Dr Dean Grubbs is a fish ecologist with interests in the biology of exploited and poorly studied estuarine and marine taxa. Much of his research addresses specific gaps in biological knowledge necessary for the management and conservation of coastal and deep-water sharks and rays. Dean specialises in the use of fishery-independent surveys to study population dynamics and the drivers of distribution patterns of fishes and to facilitate studies of life histories, reproductive biology, trophic ecology and systematics. Dean has also tagged and released more than 10,000 sharks representing over 40 species during the past 25 years. He employs a variety of tagging and telemetry techniques to examine movement, migration and patterns of habitat use and to delineate essential and vulnerable habitats for exploited, threatened or poorly studies species.

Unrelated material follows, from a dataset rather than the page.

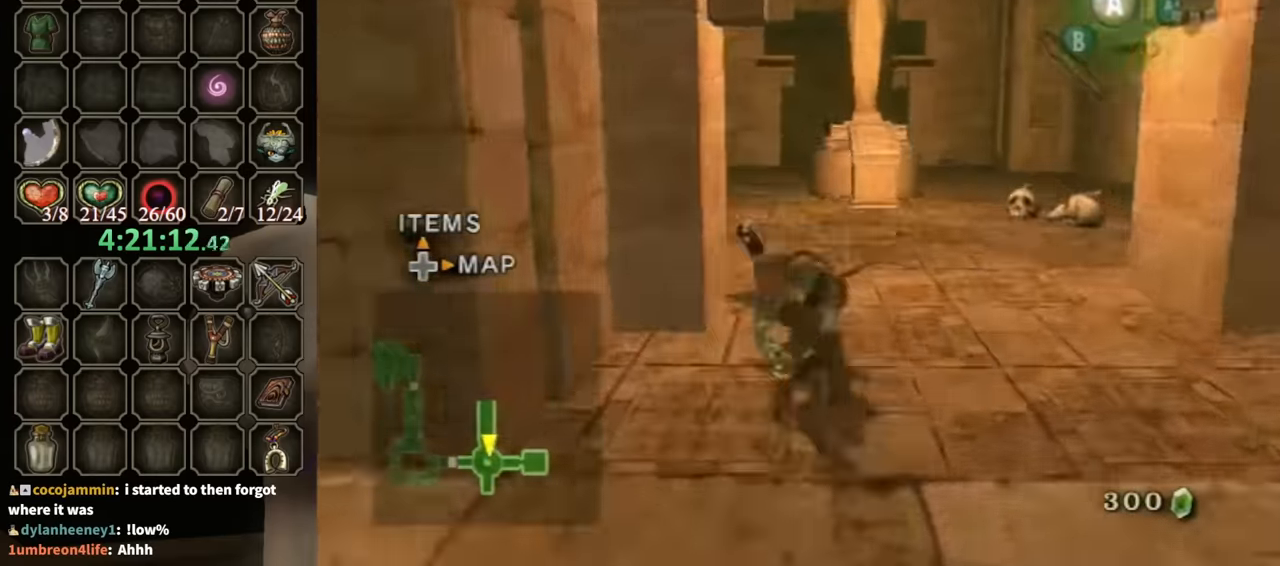
{"buttons": [], "left_stick": "up", "right_stick": "center", "events": [[200, "A", "up"]]}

Dean is a native of Florida and his early years spent fishing and exploring the waters of the north-eastern Gulf of Mexico led to an early interest in marine biology. He received Bachelor’s degrees in marine science and biology from the University of Miami and a doctoral degree in Fisheries Science from the College of William & Mary’s Virginia Institute of Marine Science. Dean was a post-doctoral researcher and faculty member at the Hawaii Institute of Marine Biology before moving to Florida State University (FSU) in 2007. He is a member of the IUCN Shark Specialist Group, the National Oceanographic and Atmospheric Administration (NOAA) Office of Protected Resources’ Smalltooth Sawfish Recovery Team and NOAA’s SouthEast Data Assessment and Review Advisory Panel for Highly Migratory Species. Dean is currently the associate director of research at the FSU Coastal and Marine Lab, where he mentors graduate and undergraduate students and maintains an active research programme on the ecology of deep-water and coastal fishes. His research has been featured in many television documentaries, including National Geographic TV, National Geographic Wild, Discovery Channel and the US Public Broadcasting System.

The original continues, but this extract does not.